With the advent of highspeed interconnections, computer resource management has become ubiquitous for networked systems. For instance, systems are needed to support increasing storage requirements to meet growing application and enterprise needs. Systems that previously relied on stand-alone or dedicated external storage devices, have migrated towards expanded resources available through networked storage. Further, networks and associated interface technologies have evolved from simple hub and spoke applications to complex and robust switched networks with multiple sub-nets, zones, segments, WANs and the Internet.
The complexity and volume of such networks has prompted some system designers to physically or logically consolidate storage resources, as well as adapters and/or servers. Such structure may promote substantial performance gains. An example of one such an architecture includes Storage Area Networks (SANs). SANs are centrally managed, highspeed storage networks consisting of multiple storage systems, storage management software, application software, application servers and network hardware. SANs expedite information access, storage and protection to campus, industry and metro environments. SANs may be based upon storage protocols and interconnects that enable “any-to-any” connectivity between servers and storage. Adapters of SAN networks support interconnects to multiple operating systems and environments.

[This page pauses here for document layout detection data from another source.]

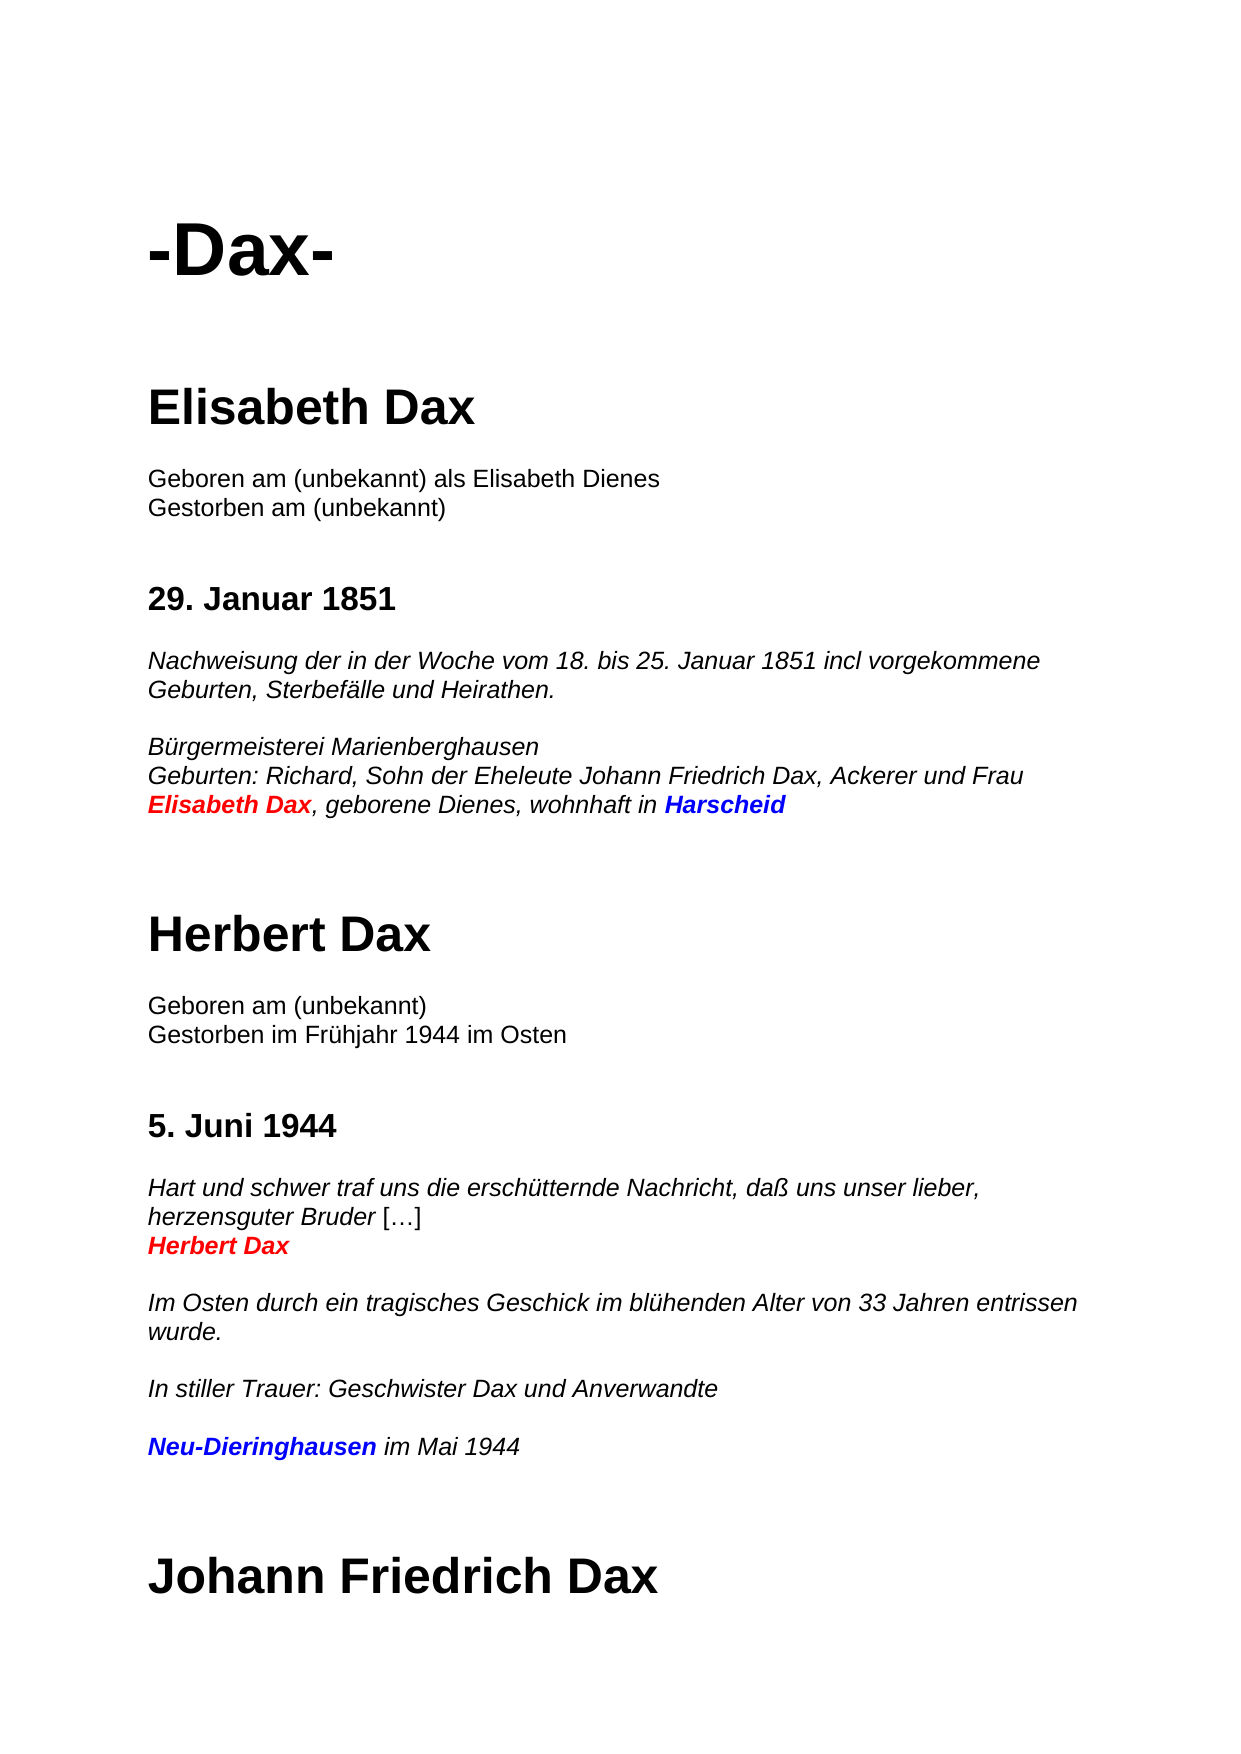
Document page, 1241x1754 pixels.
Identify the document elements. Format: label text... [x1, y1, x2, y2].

text 29. Januar 1851 [148, 579, 1093, 617]
text Hart und schwer traf uns die erschütternde Nachricht, daß uns unser lieber, herzensguter Bruder […] [148, 1173, 1093, 1231]
text Geboren am (unbekannt) als Elisabeth Dienes [148, 464, 1093, 493]
text In stiller Trauer: Geschwister Dax und Anverwandte [148, 1374, 1093, 1403]
text Herbert Dax [148, 905, 1093, 962]
text Herbert Dax [148, 1231, 1093, 1259]
text Nachweisung der in der Woche vom 18. bis 25. Januar 1851 incl vorgekommene Geburten, Sterbefälle und Heirathen. [148, 646, 1093, 703]
text Elisabeth Dax [148, 378, 1093, 435]
text Geburten: Richard, Sohn der Eheleute Johann Friedrich Dax, Ackerer und Frau Elisabeth Dax, geborene Dienes, wohnhaft in Harscheid [148, 761, 1093, 818]
text Im Osten durch ein tragisches Geschick im blühenden Alter von 33 Jahren entrissen wurde. [148, 1288, 1093, 1346]
text Johann Friedrich Dax [148, 1547, 1093, 1604]
text Bürgermeisterei Marienberghausen [148, 732, 1093, 761]
text Geboren am (unbekannt) [148, 991, 1093, 1020]
text Gestorben am (unbekannt) [148, 493, 1093, 521]
text 5. Juni 1944 [148, 1106, 1093, 1144]
text Neu-Dieringhausen im Mai 1944 [148, 1432, 1093, 1461]
text Gestorben im Frühjahr 1944 im Osten [148, 1020, 1093, 1048]
text -Dax- [148, 205, 1093, 291]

One principal feature of an adapter, or a comparable computer interface, is enabling communications between a processor or server complex with one or more peripheral resources. Namely, adapters account for diverse characteristics, applications and hardware designs of such resources to simplify interconnections. For instance, an adapter may manipulate or translate the content or protocol of signals emitted from a server in such a manner that a peripheral device may readily process them. As such, adapters and associated software-executing mechanisms can provide a highly configurable and flexible interface for peripheral resources. As a result, device-specific operations can be “wrapped” to provide a common software interface that effectively permits data exchange without any special regard for the specific intricacies of the underlying hardware. As such, adapters typically incorporate a physical connector required to connect the peripheral resource to a host or server system.
In this manner, the proper operation of adapters is critical to the access of networked servers, as well as to overall system operations. Despite their relative importance to SAN operations, adapters remain vulnerable to failure. Causes of adapter failure include hardware and software complications, as well as general aging considerations. An adapter may also go offline in response to losing a connection or pathway through the interface. In many systems, regaining connectivity between a server and storage may require physically removing and replacing a failed adapter.

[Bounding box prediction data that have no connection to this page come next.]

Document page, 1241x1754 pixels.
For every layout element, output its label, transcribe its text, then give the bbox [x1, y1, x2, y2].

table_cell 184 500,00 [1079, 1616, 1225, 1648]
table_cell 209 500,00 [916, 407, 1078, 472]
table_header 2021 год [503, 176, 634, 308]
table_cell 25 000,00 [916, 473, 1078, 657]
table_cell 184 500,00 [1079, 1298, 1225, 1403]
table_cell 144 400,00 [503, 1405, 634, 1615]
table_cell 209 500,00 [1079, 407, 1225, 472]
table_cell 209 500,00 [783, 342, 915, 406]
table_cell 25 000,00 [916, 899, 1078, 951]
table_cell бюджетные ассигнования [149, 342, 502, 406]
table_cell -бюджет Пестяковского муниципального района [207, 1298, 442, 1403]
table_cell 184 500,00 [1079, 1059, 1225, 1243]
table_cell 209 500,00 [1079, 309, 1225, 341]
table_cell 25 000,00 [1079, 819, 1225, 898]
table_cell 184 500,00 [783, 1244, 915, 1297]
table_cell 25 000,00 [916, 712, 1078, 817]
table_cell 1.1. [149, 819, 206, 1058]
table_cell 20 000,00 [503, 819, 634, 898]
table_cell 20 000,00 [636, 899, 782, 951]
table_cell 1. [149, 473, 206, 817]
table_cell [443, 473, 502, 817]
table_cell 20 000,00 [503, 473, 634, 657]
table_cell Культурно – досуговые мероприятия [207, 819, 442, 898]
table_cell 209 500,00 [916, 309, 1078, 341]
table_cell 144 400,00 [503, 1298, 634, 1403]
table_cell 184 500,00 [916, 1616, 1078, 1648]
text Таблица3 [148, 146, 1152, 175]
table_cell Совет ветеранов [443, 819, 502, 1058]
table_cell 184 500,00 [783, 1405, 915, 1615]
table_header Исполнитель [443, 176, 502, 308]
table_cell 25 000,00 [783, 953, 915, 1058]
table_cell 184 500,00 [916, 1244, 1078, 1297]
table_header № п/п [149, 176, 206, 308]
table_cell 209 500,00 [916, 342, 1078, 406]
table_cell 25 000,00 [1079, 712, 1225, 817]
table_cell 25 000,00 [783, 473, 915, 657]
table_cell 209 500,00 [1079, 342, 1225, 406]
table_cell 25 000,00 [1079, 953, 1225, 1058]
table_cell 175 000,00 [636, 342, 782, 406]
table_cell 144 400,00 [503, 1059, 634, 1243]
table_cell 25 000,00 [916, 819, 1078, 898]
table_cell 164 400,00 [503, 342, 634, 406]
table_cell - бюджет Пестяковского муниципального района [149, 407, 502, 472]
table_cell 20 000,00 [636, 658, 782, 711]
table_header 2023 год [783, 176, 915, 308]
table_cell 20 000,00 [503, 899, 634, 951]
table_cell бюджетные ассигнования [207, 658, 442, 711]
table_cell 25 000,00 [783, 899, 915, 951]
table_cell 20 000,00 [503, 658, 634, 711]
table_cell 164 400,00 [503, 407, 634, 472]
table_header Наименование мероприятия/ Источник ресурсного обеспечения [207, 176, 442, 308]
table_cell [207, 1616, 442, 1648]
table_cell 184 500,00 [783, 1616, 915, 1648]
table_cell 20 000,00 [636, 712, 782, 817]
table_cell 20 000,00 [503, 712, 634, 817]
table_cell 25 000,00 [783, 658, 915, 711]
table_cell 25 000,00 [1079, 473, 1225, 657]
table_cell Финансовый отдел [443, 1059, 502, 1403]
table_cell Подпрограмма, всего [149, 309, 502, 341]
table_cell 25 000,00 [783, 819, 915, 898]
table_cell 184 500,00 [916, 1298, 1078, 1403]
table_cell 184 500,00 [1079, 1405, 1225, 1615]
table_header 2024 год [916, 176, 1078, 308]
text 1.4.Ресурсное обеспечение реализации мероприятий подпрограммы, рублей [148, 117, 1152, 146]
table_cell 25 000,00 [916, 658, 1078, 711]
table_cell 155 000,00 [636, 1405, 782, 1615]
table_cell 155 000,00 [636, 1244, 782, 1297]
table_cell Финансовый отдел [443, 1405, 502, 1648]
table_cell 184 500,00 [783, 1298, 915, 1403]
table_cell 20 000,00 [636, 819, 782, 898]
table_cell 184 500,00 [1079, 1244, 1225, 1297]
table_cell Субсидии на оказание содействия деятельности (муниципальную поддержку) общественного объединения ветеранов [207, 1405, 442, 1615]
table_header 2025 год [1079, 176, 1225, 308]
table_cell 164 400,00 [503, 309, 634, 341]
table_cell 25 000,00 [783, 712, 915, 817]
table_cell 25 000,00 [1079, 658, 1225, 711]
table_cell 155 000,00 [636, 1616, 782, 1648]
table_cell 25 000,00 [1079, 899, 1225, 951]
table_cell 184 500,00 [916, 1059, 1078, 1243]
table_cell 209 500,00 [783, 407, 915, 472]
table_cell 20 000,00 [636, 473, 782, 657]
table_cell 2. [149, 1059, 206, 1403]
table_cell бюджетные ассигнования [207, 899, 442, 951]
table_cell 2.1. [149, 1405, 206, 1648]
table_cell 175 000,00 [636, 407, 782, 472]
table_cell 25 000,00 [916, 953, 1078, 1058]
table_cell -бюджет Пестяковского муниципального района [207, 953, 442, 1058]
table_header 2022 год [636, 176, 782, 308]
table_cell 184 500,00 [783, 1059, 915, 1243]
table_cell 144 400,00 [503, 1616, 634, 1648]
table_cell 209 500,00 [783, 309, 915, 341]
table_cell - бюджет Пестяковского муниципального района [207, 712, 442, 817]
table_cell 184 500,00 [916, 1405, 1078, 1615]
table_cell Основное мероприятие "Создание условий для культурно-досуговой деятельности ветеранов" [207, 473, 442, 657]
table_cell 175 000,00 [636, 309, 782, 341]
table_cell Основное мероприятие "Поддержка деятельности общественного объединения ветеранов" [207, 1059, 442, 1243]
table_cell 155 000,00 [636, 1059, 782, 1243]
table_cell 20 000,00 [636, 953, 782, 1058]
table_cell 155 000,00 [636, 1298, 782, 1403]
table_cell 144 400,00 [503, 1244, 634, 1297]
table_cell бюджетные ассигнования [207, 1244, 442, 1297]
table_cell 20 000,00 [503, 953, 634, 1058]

Replacing an adapter may require that at least a portion of the system be shut down and rebooted. In multi-user computer environments, where system availability is critical, an inability to access a resource for any amount of time may have a significant impact on the productivity of a relatively large number of users and operations. In many mission-critical applications, any such downtime is intolerable.

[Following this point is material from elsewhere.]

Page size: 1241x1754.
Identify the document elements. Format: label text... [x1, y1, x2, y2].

Consequently, some system designers attempt to introduce redundancy into networks in the form of dedicated, replacement adapters. More specifically, some network architectures may specifically allocate a backup adapter for each primary adapter. As such, a system with four primary access adapters will merit four dedicated, replacement adapters. Ideally, each backup adapter may intervene to enable a host access to a resource in the event of its primary's failure. For example, the responsibilities of the failed adapter may be passed to the designated replacement adapter.
Such conventional replacement procedures, however, burden host servers with substantial processing requirements. Host responsibilities may involve coordinating the replacement of adapters. A host system must conventionally initiate and direct all corrective and reconnecting processes. Each host must know and evaluate all pathways to a resource, and must further monitor and navigate adapters and resources, alike. Such requirements detract from other host processes and retard system performance. Furthermore, some servers do not support programming sufficient to execute such procedures. The duplicate adapters further represent additional equipment costs and often complicate network designs.
Therefore, a significant need exists in the art for a manner of providing robust access to a resource with minimal negative impact on system processes and design.